Written request -> Copy the records below word for word, leaving out the pictures.

Input rows ->
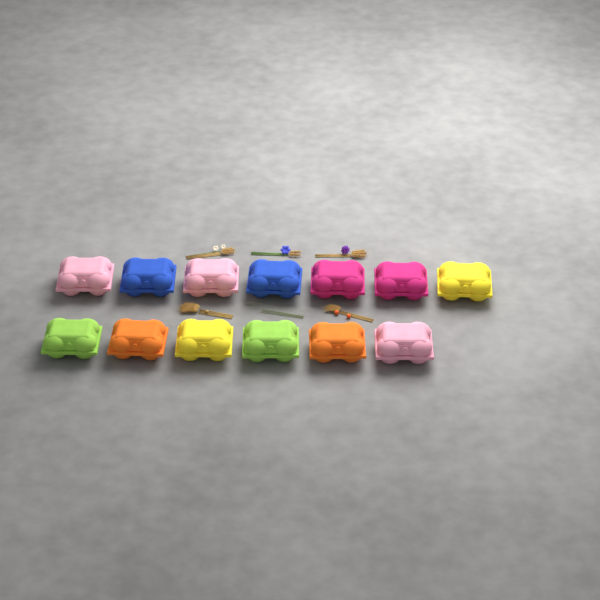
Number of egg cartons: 13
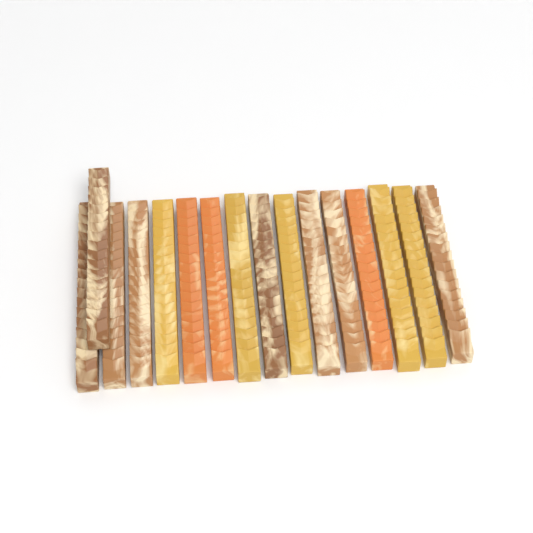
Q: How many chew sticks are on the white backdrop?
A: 16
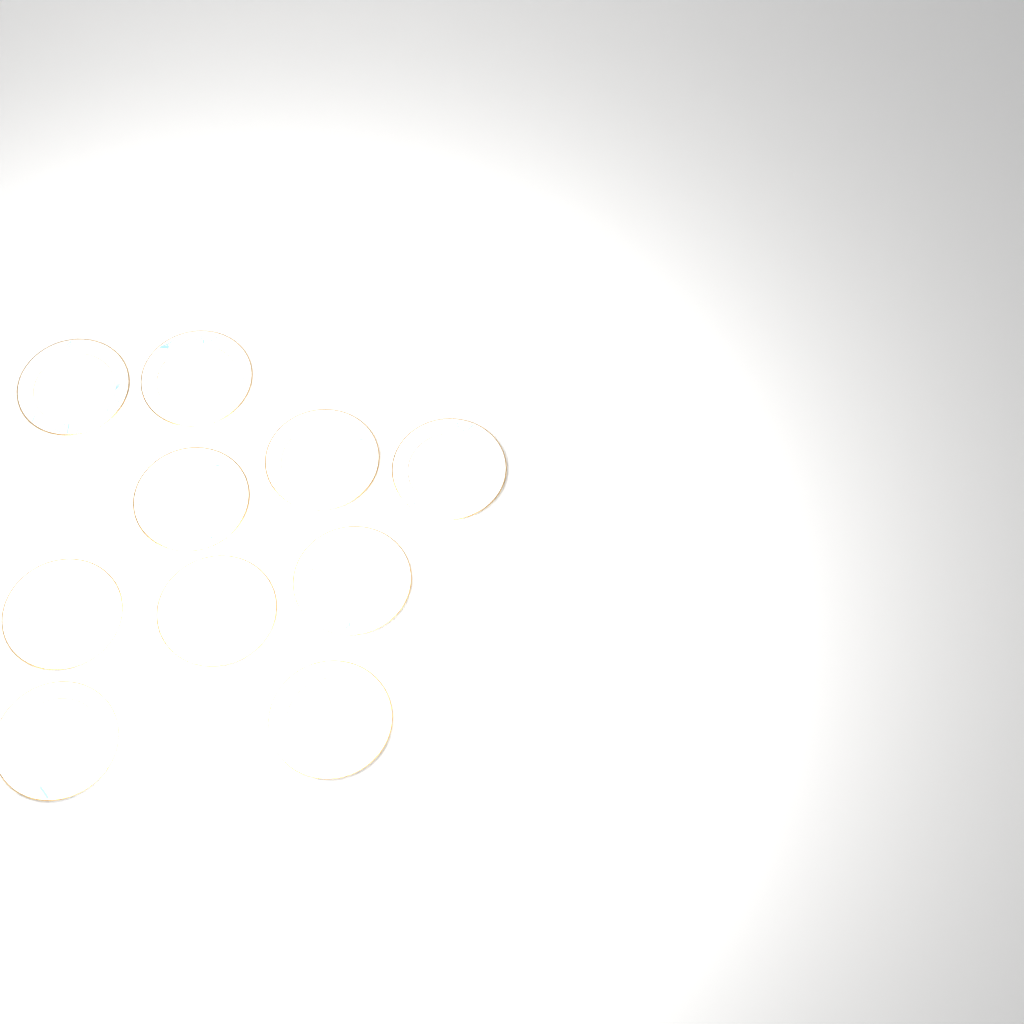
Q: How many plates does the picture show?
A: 10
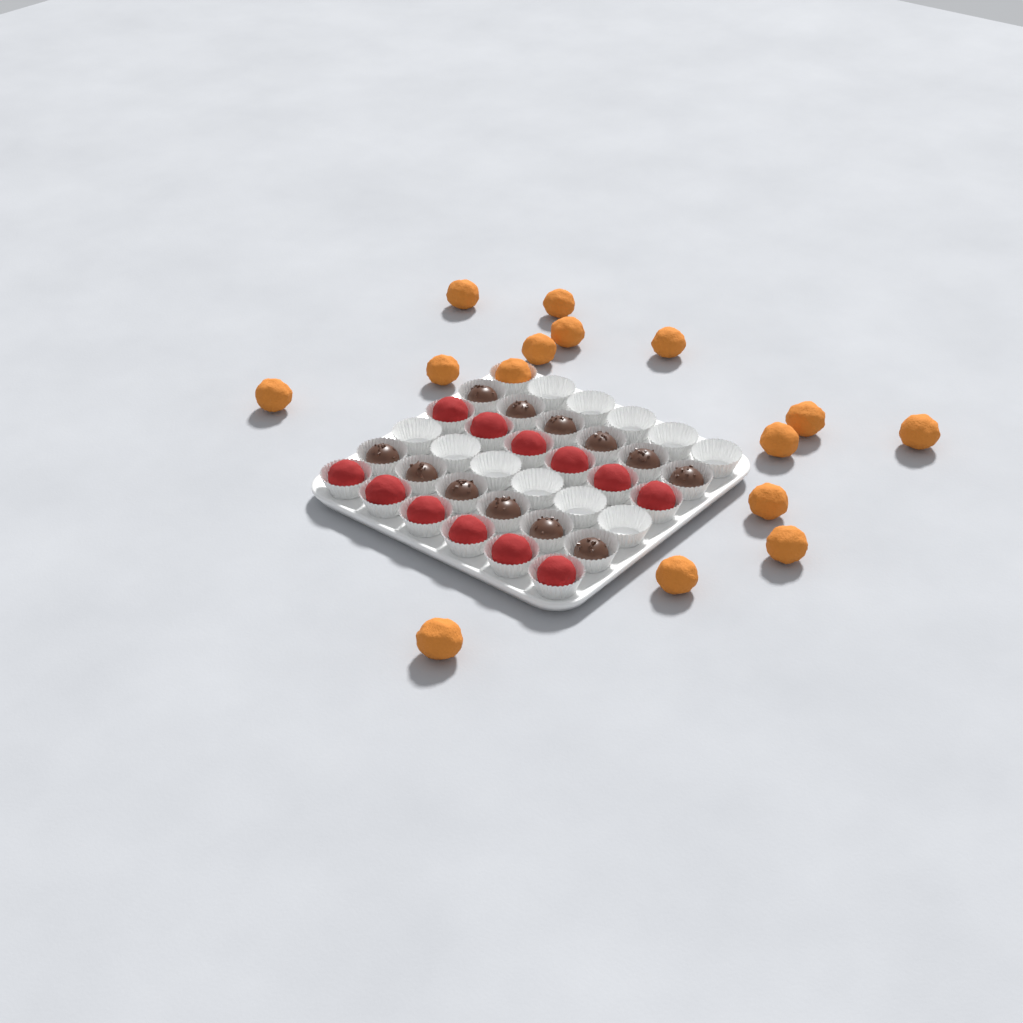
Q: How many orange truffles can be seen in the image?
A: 15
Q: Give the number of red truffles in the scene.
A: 12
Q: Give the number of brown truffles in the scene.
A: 12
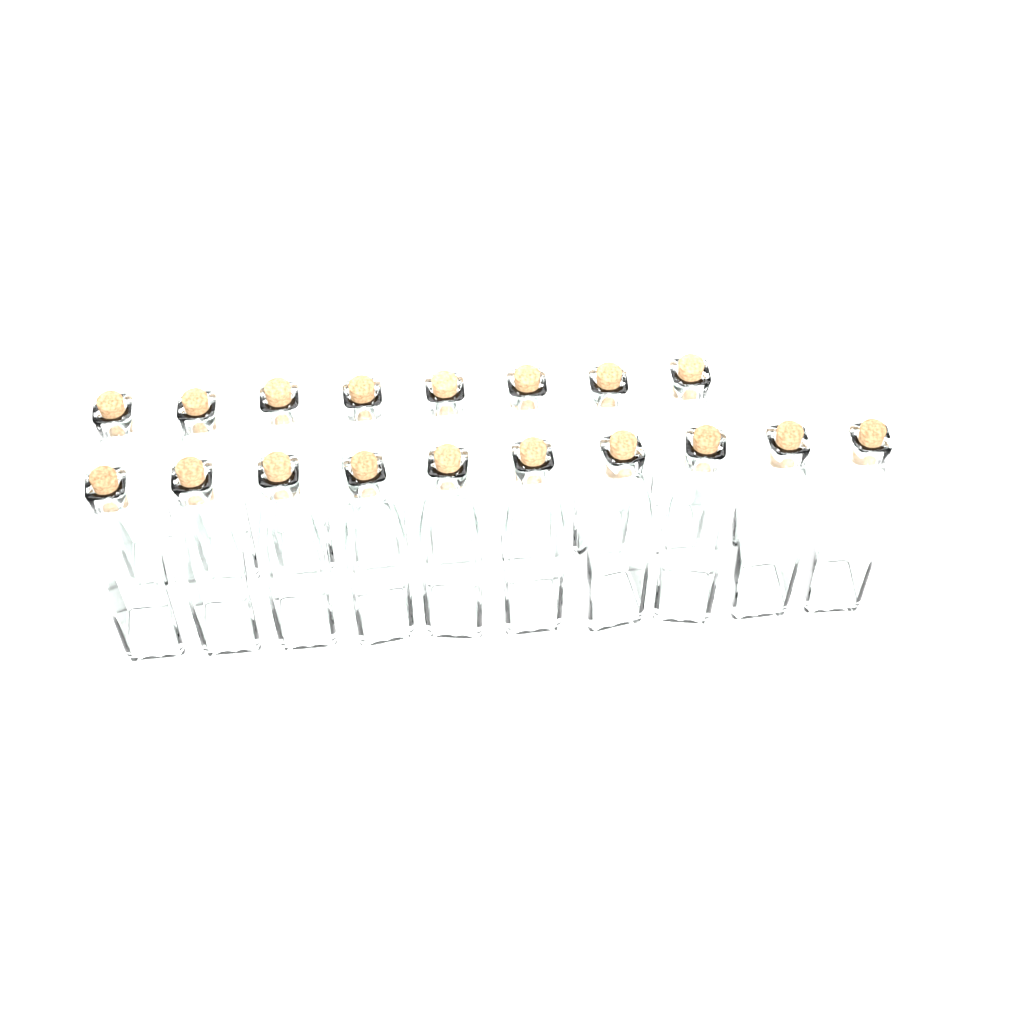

Final result ->
Number of egg cartons: 13
Q: How many chew sticks are on the white backdrop?
A: 16
Q: How many plates does the picture show?
A: 10
Q: How many orange truffles can be seen in the image?
A: 15
Q: Give the number of red truffles in the scene.
A: 12
Q: Give the number of brown truffles in the scene.
A: 12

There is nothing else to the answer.